Magic 2013
Magic pages should feel like an illuminated archive: rules-heavy, history-aware, and serious about print treatment — anchored right now by Worldfire.
A tradeable basket for the whole set.
Coverage is live on 100% of the set right now, which is enough to show the market center even before the long tail fully fills in.
common is the dominant rarity band in this release, while Sorcery is the strongest card-family signal on the page today.
Magic collectors want chronology, finish awareness, and context about why a card matters across formats and eras.
Real activity where we have it, honest signals where we do not.
Where the card count is concentrated.
The best current storefronts touching this lane.
Continue the chronology.
Heat signal across the full set.
The strongest gainers right now.
Cards losing momentum in the current window.
Built for real set goals, not generic wishlists.
VaultStore completion tracking is designed for any-copy, any-variant, grade-specific, and language-specific goals.
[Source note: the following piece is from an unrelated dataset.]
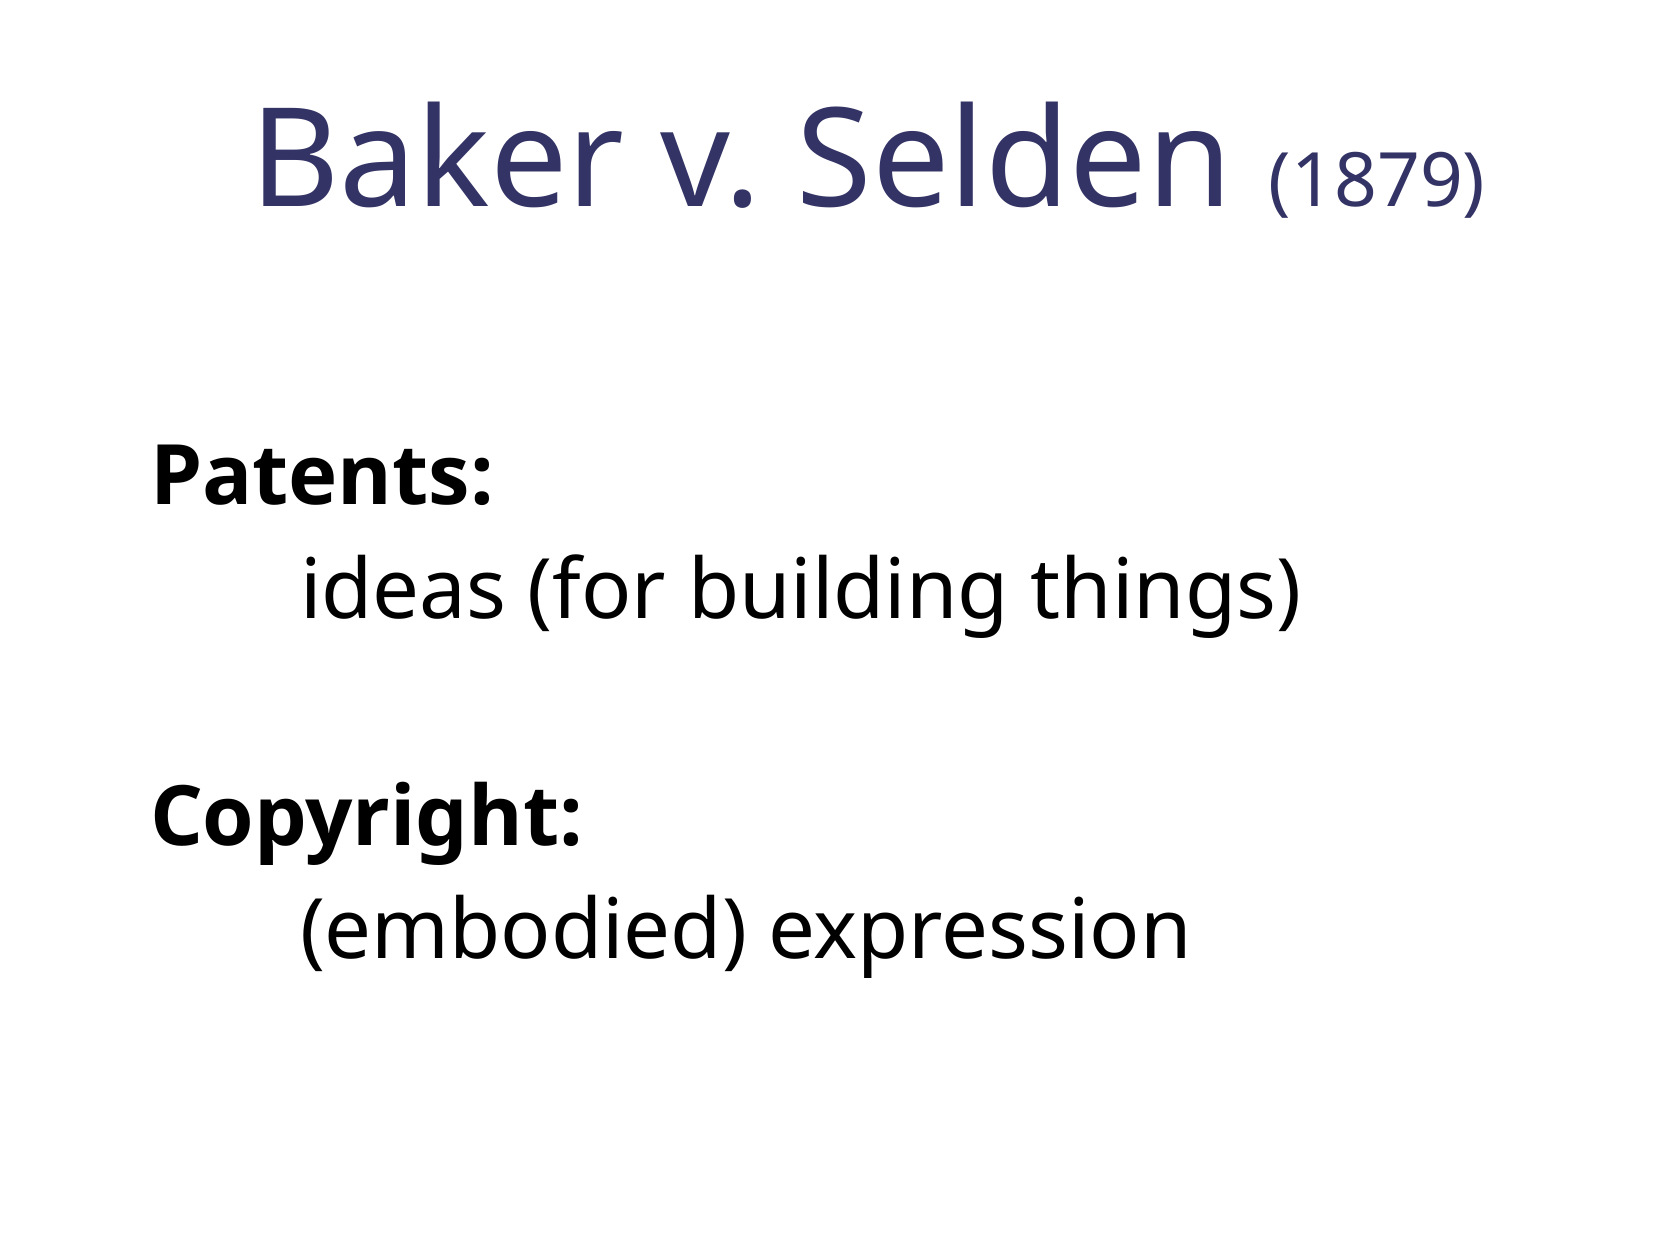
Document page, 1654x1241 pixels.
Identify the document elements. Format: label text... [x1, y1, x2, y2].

This page already knows the full card map; the collector layer sits on top of it.
Sign in to import a collection CSV, auto-claim VaultStore purchases, or manually mark cards as owned.
Why this set matters right now.
Reserved List icons, Commander staples, foils, borderless treatments, and modern premium printings all route through the same browse surface.
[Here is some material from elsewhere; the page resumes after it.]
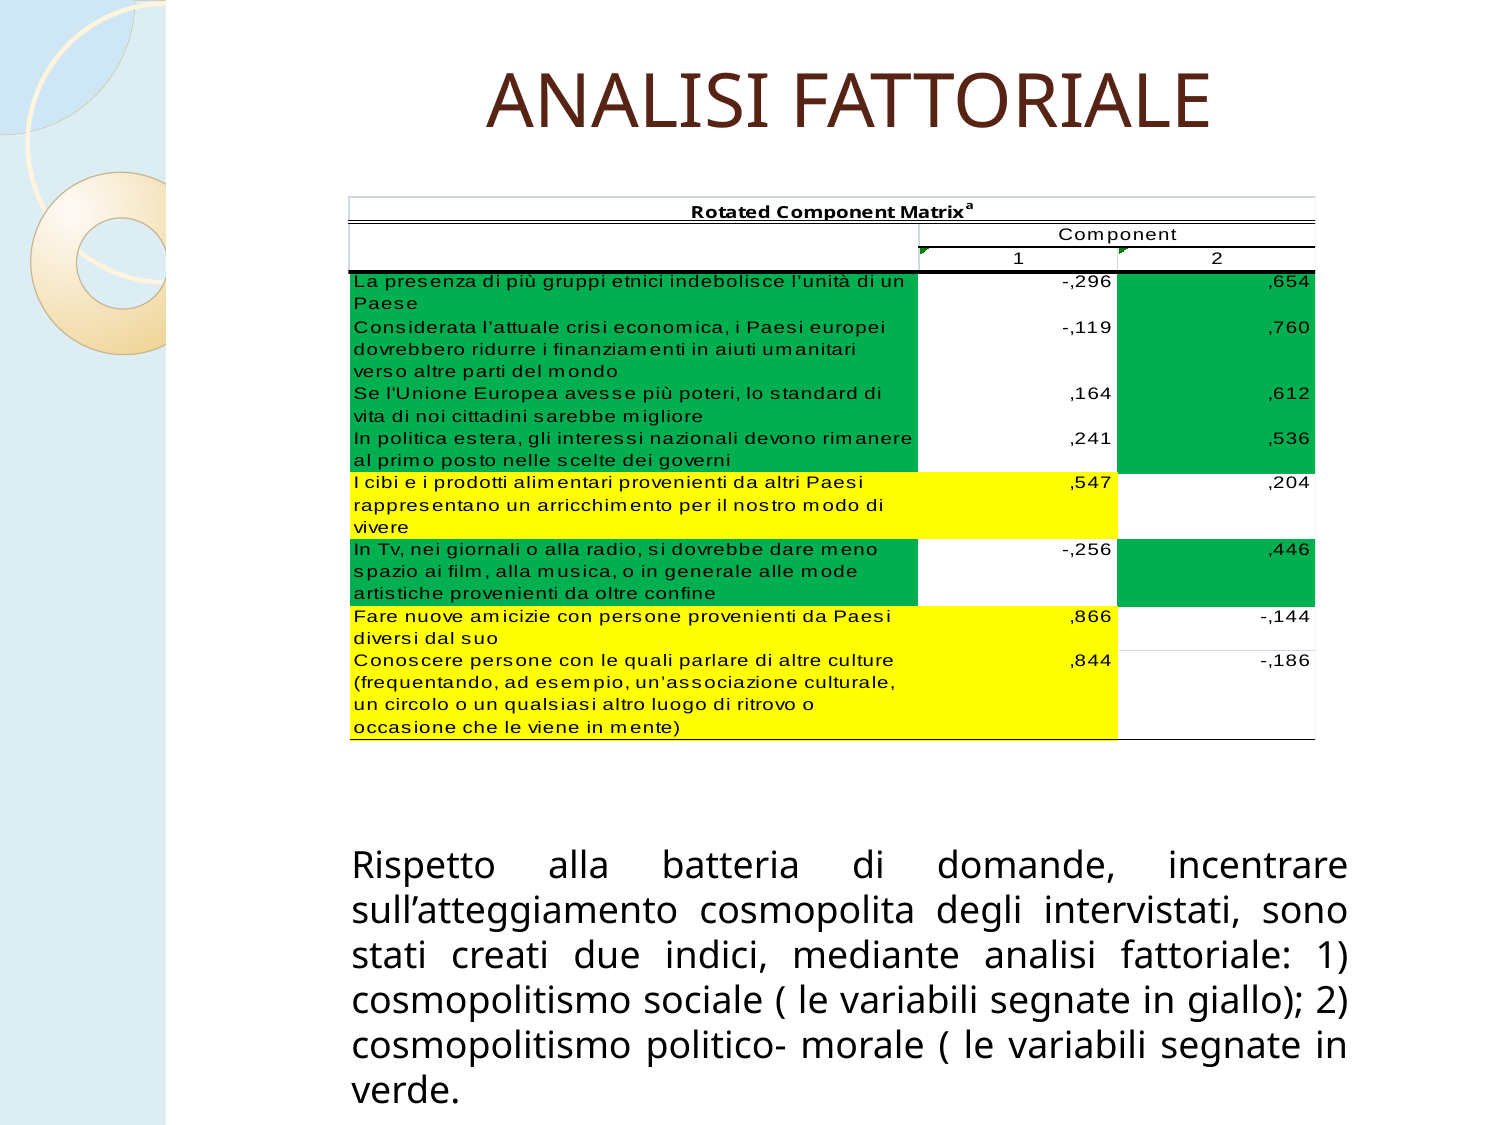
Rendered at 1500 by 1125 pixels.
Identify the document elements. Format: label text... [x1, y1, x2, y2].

title ANALISI FATTORIALE [235, 45, 1466, 233]
text_box Rispetto alla batteria di domande, incentrare sull’atteggiamento cosmopolita degli intervistati, sono stati creati due indici, mediante analisi fattoriale: 1) cosmopolitismo sociale ( le variabili segnate in giallo); 2) cosmopolitismo politico- morale ( le variabili segnate in verde. [336, 834, 1365, 1119]
picture [348, 196, 1317, 742]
Foundations is the cleanest current on-ramp for cataloging modern staples.
Beta and Arabian Nights remain the benchmark history surfaces every serious collectible page gets measured against.
A destination page, not just a listing grid.
Magic 2013 was released in 2026 as part of Magic's core set line, containing 249 cards designed to serve as an entry point while maintaining competitive relevance. The set arrived during a period of significant format evolution, with its cards seeing moderate adoption across Standard and limited play. Worldfire stands as the set's most controversial card, a game-ending effect that fundamentally altered board states and generated considerable debate regarding its design philosophy. Liliana of the Dark Realms provided black decks with a powerful planeswalker option, establishing itself as a format staple. Akroma's Memorial offered aggressive decks a resilient finisher with multiple evasion mechanics. Master of the Pearl Trident and Clock of Omens represented solid role-players in their respective archetypes. The set's overall impact proved moderate compared to surrounding releases, though it maintained the core set tradition of providing accessible gameplay while including cards with genuine competitive applications. Collectors value the set primarily for its planeswalker content and format-defining effects rather than widespread scarcity or investment potential.
A great Magic catalog page needs to explain finish splits, print treatments, and why the set still matters across formats.
Magic 2013 sits inside the live magic archive. and matters because it combines set identity, chase hierarchy, and live market behavior in one place.